The NHS will soon have to ask patients before sharing their medical records, this year's Healthcare Computing conference heard. Peter Mitchell reports

The days of sharing patients' medical records around the NHS's 'extended family' are over, this year's Healthcare Computing conference in Harrogate heard.

By this summer, health authorities and trusts would have to seek patients' explicit consent before using their records for any purpose other than medical treatment, warned data protection registrar Elizabeth France.

'The NHS has always worked on a flimsy basis that patients have granted implied consent,' Mrs France told the conference. 'That will not stand up any more and it has to be sharpened up.'

In future, before passing on any piece of information, NHS bodies would have to look at how they obtained it, she said. 'You must think these things through before riding roughshod over people's privacy.'

The NHS had to look carefully at the meaning of the word 'consent', she added. 'I take it to mean the patient must have the right to say no, that we must explain to patients who controls their data and exactly what we intend to do with it.

'Informed consent is the safest way forward - consent, choice, and confidentiality.'

Failure to get it would risk breaching the duty of confidence imposed by the new Data Protection Act, Ms France warned.

'We have to be bold and clear, and not shy away from telling individuals exactly what we do with their records.'

In addition, NHS staff with access to sensitive data would soon face investigations into their trustworthiness. 'You must look closely at the reliability of your staff in the light of their duties of confidentiality,' she said.

'I can and will enforce these measures once we have all got used to them.'

The new act - prompted by a 1995 European directive - has not yet become law because of its immense complexity. Twenty-two additional pieces of secondary legislation need to be drafted before it can take effect.

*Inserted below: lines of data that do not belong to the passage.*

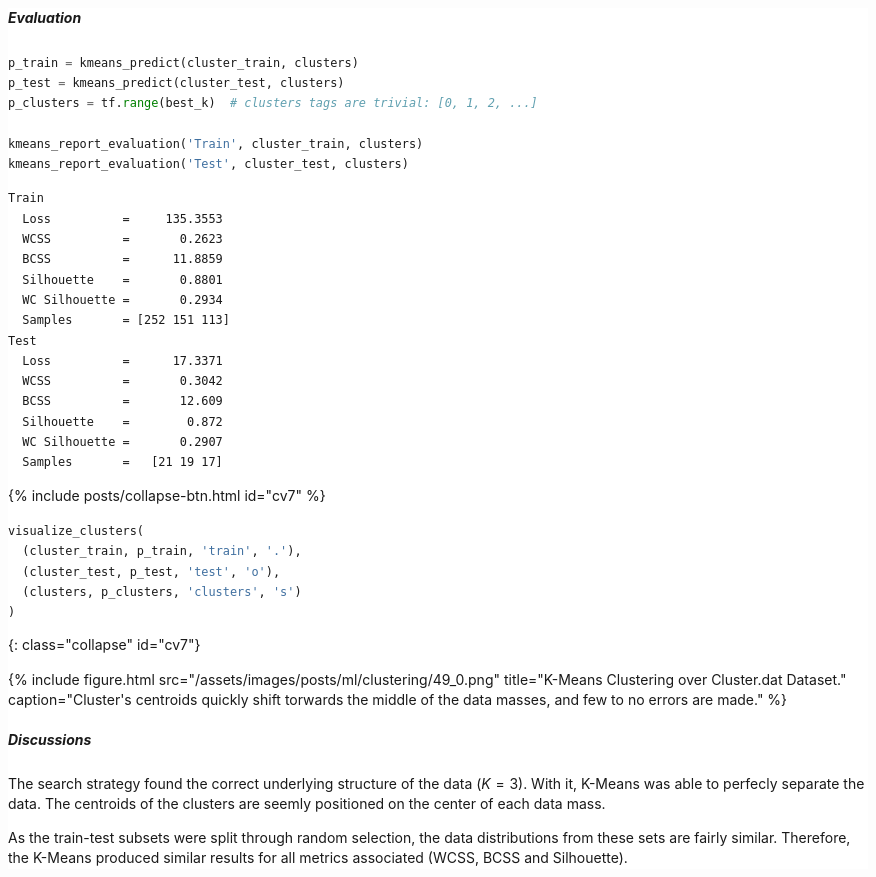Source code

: ##### Evaluation

```python
p_train = kmeans_predict(cluster_train, clusters)
p_test = kmeans_predict(cluster_test, clusters)
p_clusters = tf.range(best_k)  # clusters tags are trivial: [0, 1, 2, ...]

kmeans_report_evaluation('Train', cluster_train, clusters)
kmeans_report_evaluation('Test', cluster_test, clusters)
```
```shell
Train
  Loss          =     135.3553
  WCSS          =       0.2623
  BCSS          =      11.8859
  Silhouette    =       0.8801
  WC Silhouette =       0.2934
  Samples       = [252 151 113]
Test
  Loss          =      17.3371
  WCSS          =       0.3042
  BCSS          =       12.609
  Silhouette    =        0.872
  WC Silhouette =       0.2907
  Samples       =   [21 19 17]
```

{% include posts/collapse-btn.html id="cv7" %}
```python
visualize_clusters(
  (cluster_train, p_train, 'train', '.'),
  (cluster_test, p_test, 'test', 'o'),
  (clusters, p_clusters, 'clusters', 's')
)
```
{: class="collapse" id="cv7"}

{% include figure.html
   src="/assets/images/posts/ml/clustering/49_0.png"
   title="K-Means Clustering over Cluster.dat Dataset."
   caption="Cluster's centroids quickly shift torwards the middle of the data masses, and few to no errors are made." %}


##### Discussions

The search strategy found the correct underlying structure of the data ($K=3$).
With it, K-Means was able to perfecly separate the data.
The centroids of the clusters are seemly positioned on the center of each data mass.

As the train-test subsets were split through random selection, the data distributions from these sets are fairly similar.
Therefore, the K-Means produced similar results for all metrics associated (WCSS, BCSS and Silhouette).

But two weeks ago home secretary Jack Straw announced that he hoped to bring the new regime into force 'by the end of June or as soon thereafter as we can'.

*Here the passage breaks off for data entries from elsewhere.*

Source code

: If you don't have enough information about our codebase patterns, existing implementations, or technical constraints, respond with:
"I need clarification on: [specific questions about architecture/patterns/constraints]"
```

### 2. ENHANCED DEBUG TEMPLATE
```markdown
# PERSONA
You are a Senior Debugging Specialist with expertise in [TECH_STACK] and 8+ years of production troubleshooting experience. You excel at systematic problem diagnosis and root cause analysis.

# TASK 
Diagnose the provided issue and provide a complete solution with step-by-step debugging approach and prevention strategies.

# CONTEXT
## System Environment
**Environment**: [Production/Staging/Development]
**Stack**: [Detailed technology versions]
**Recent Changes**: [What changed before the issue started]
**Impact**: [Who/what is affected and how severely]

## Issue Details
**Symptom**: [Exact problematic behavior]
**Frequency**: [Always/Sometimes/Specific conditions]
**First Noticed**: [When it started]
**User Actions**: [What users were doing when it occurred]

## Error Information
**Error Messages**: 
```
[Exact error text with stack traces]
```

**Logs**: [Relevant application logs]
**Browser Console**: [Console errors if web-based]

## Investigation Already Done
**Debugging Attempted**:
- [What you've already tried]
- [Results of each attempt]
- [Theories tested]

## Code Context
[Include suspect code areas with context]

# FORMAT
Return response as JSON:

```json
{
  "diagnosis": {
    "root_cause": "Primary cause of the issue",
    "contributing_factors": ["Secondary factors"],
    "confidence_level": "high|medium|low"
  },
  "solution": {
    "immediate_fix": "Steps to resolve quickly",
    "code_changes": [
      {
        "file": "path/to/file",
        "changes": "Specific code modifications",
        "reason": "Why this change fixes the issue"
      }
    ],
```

The act will not be rigorously enforced until a statutory settling-in period ends in October 2001.

But by then, the NHS must have systems in place to comply both with new security precautions and requests from patients for information.

'My office will be taking very seriously our duty to make people more assertive about what they are now allowed to see.'

NHS managers in the audience expressed worries that the advent of multi- agency electronic health records was bound to push them into more and more sharing of patient information.

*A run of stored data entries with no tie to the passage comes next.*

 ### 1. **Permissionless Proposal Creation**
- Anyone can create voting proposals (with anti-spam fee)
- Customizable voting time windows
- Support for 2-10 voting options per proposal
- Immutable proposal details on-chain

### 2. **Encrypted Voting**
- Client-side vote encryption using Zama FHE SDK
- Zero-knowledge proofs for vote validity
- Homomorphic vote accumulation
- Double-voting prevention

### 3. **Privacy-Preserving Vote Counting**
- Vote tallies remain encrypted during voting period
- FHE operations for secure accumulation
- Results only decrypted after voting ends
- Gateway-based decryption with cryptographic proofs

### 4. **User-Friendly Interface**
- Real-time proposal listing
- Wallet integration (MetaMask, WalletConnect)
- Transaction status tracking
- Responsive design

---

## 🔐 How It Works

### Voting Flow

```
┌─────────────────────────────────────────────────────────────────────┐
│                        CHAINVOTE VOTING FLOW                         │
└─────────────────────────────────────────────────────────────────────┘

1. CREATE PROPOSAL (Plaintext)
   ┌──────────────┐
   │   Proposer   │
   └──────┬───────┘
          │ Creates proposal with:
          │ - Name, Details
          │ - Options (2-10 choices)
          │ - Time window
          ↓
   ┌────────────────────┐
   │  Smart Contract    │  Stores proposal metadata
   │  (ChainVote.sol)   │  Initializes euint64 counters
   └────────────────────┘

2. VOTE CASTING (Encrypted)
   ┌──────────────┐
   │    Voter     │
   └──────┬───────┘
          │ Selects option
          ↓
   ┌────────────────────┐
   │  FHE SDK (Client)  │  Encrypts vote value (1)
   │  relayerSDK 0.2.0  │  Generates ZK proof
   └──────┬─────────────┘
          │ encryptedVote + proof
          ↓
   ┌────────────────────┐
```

In such a fast-changing climate it would be no easy matter to predict exactly what the act would require their systems to do. But Ms France offered a partial solution in the form of an agreed code of practice for interpreting the act's effect on medical data.

'Organisations in the health sector can draft such a code themselves. I would then check that data subjects themselves (patients) are happy with it.'

Such a code would not be directly enforceable, but the data protection registrar would use it as a guide on when to take legal action. NHS bodies could avoid prosecution by showing they had followed the code.

Ms France dismissed complaints that the new rules would cripple medical research. 'Constraints on research in Europe have been much stricter than ours for some time, but standards of care have not suffered.'

She revealed that her office is investigating a case in which a medical research group had obtained personal data about her own father. The group had written to him indicating that they knew his age - data which they had obtained improperly, he believes, from his HA.

Recently, the registrar stopped the Department of Health from committing a massive breach of patient confidentiality in the course of its national patient satisfaction survey.

The DoH had planned to disclose the addresses of thousands of NHS patients to the independent research firm which conducted the survey. Instead, at the registrar's insistence, the forms had to be sent out by HAs.

In another case, she advised HAs not to comply with a demand from the Ministry of Defence to disclose the names and addresses of all ex-servicemen on their GPs' lists as part of the Gulf War syndrome investigation.

The NHS Executive finally announced that it has awarded the£12m contract for the National Strategic Tracing Service to SEMA Group. NSTS will allow staff to find the unique NHS number, using the name of each patient, and vice versa.

The aim is to be able to collect records of every episode of care relating to an individual, and to automatically retrieve their demographic details. The service should start operation before the end of this year.

SEMA will be paid a fee every time a health authority or trust makes a tracing request on the service. But the Executive will pay the fees from a central fund: trusts will only have to notify the Executive of how many traces they make.